From a technical standpoint, the phenomenon referred to as "changes the index of refraction" can be explained in simpler terms. Essentially, it means that blue light no longer bends in the correct manner. This can be observed when the microscopic light filter is damaged, but only until the alcohol evaporates and the color returns. Interestingly, despite living in the rainforest, these butterflies do not lose their color when they get wet. This is because their wing scales are made of a naturally water-resistant material. Now, let's consider a blue jay feather. When we look through it, the color completely disappears, as there is no blue pigment present. Instead, each feather bristle contains microscopic beads that scatter light, effectively canceling out everything except for blue light. Unlike the organized structures found in butterfly wings, the feather structures are more chaotic, resembling foam. As a result, the color appears more even from every direction as we move. What about peacock tail feathers? Once again, it is not the presence of pigment that determines the color, but rather the shape of the feather. The light reflecting structures in peacock feathers are more ordered, resembling crystals, which makes the color appear brighter from certain angles. Even the color seen in certain monkeys is not due to pigments, but rather the manipulation of light waves through structures in their skin. This holds true for blue eyes as well, where the color is determined by structures rather than pigments. Interestingly, outside of the ocean, the majority of living things that exhibit blue coloration do so through microscopic structures, each with its own unique characteristics. Among vertebrates, including birds, mammals, and reptiles, there is no known instance of blue pigment being produced on their bodies. In fact, the olivewings butterfly is the only known exception that has managed to produce a true blue pigment. Blue pigmentation in nature is incredibly rare, with olivewings being the only known example so far.

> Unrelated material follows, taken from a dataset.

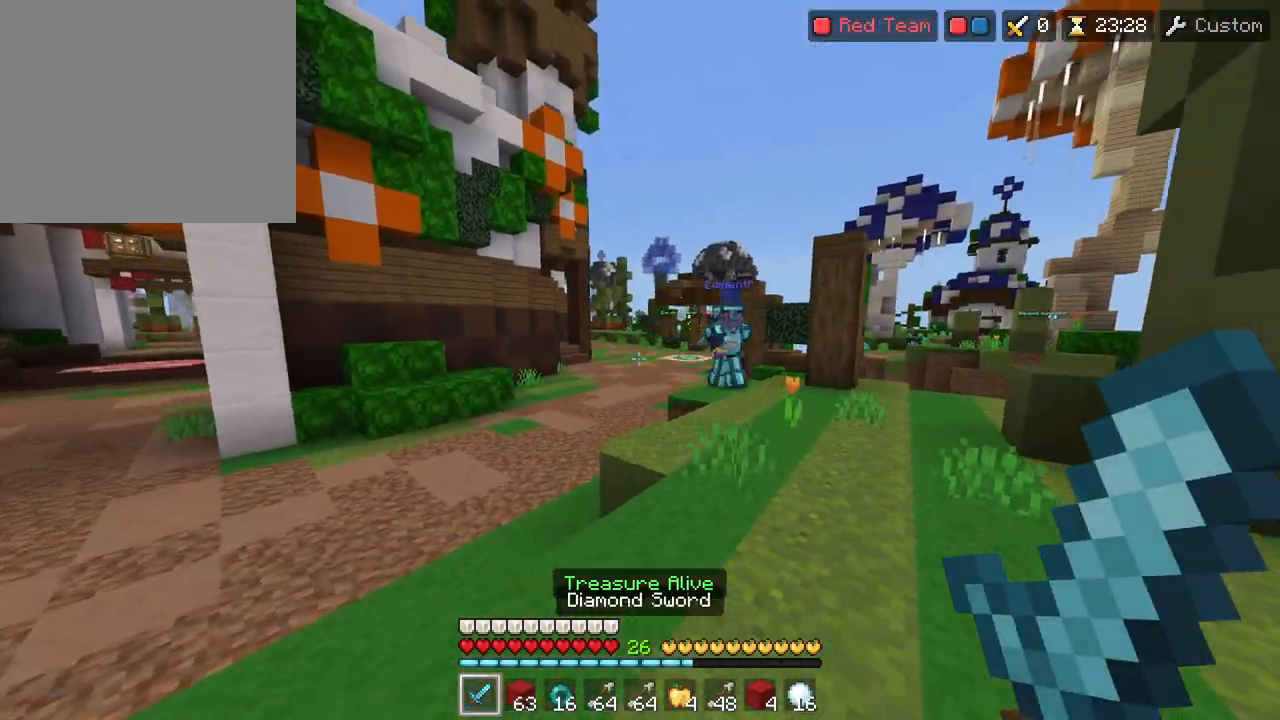
{"buttons": ["L1"], "left_stick": "up-left", "right_stick": "left", "events": [[183, "left_stick", "right"], [300, "left_stick", "up-right"], [433, "left_stick", "up-left"], [483, "L1", "down"], [500, "right_stick", "left"]]}
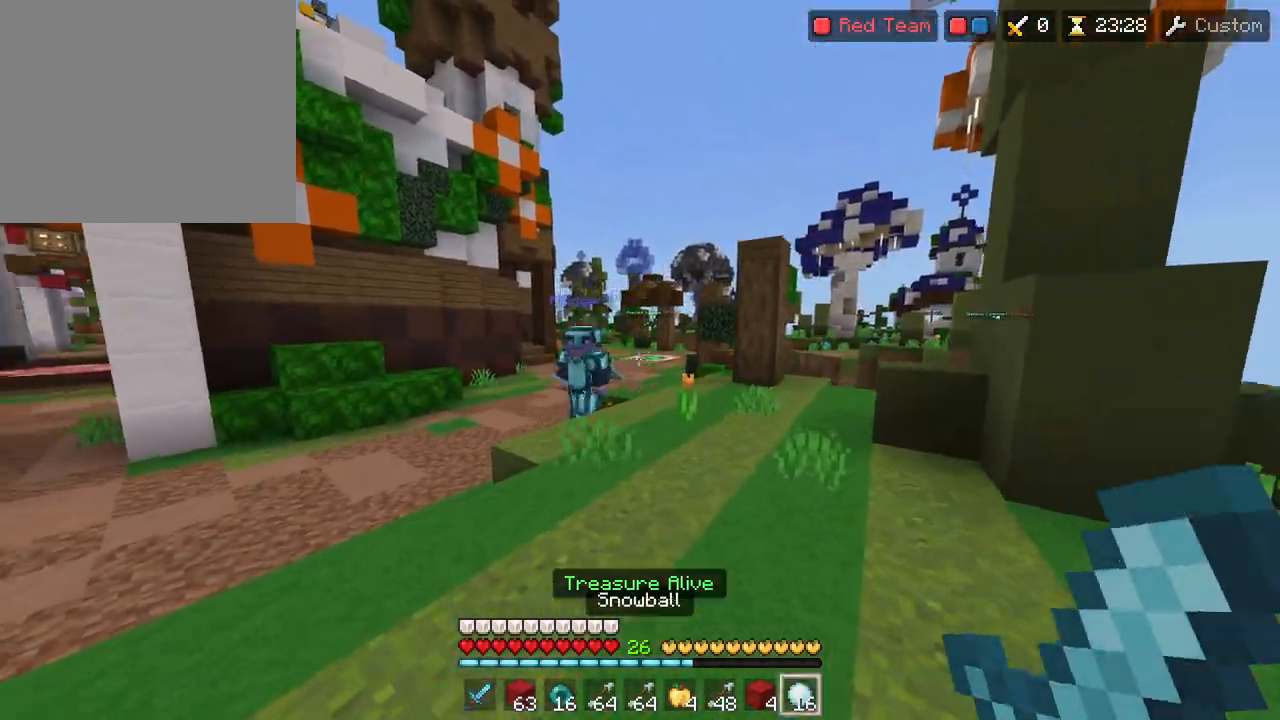
{"buttons": [], "left_stick": "up-left", "right_stick": "left", "events": [[50, "L1", "up"], [150, "CIRCLE", "down"], [150, "right_stick", "center"], [217, "R1", "down"], [217, "right_stick", "right"], [250, "CIRCLE", "up"], [250, "left_stick", "up"], [300, "R1", "up"], [367, "left_stick", "up-left"], [367, "right_stick", "up"], [433, "right_stick", "left"]]}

They have developed a blue pigment. They are quite rare and remain largely mysterious, with no other blue pigment known to us. This particular butterfly is truly unique. Why is the majority of nature's blue color created through structures rather than pigments like other colors? I have posed this question to multiple color study scientists, and their leading theory is this: at some distant point in history, birds and butterflies acquired the ability to perceive blue light. However, they had not yet developed a method to display that color on their bodies. If they could, it would be akin to transitioning from the early Beatles to Sgt. Pepper's Beatles. This newfound ability opened up new avenues for communication and survival. Producing a blue pigment from scratch would have necessitated the invention of new chemistry, which could not simply be added to their genetic makeup. It was much simpler for evolution to alter the shape of their bodies ever so slightly at the microscopic level and create blue using the principles of physics. They essentially solved a biological problem through engineering. What I find fascinating is that these colors have captivated inquisitive minds for centuries. After observing peacock feathers under one of the earliest microscopes in the 1600s, Robert Hooke remarked: "these colours are only fantastical ones." Even Isaac Newton recognized the uniqueness of these blues, and scientists have been studying them ever since. Not only for the scientific intrigue, but also for their sheer beauty.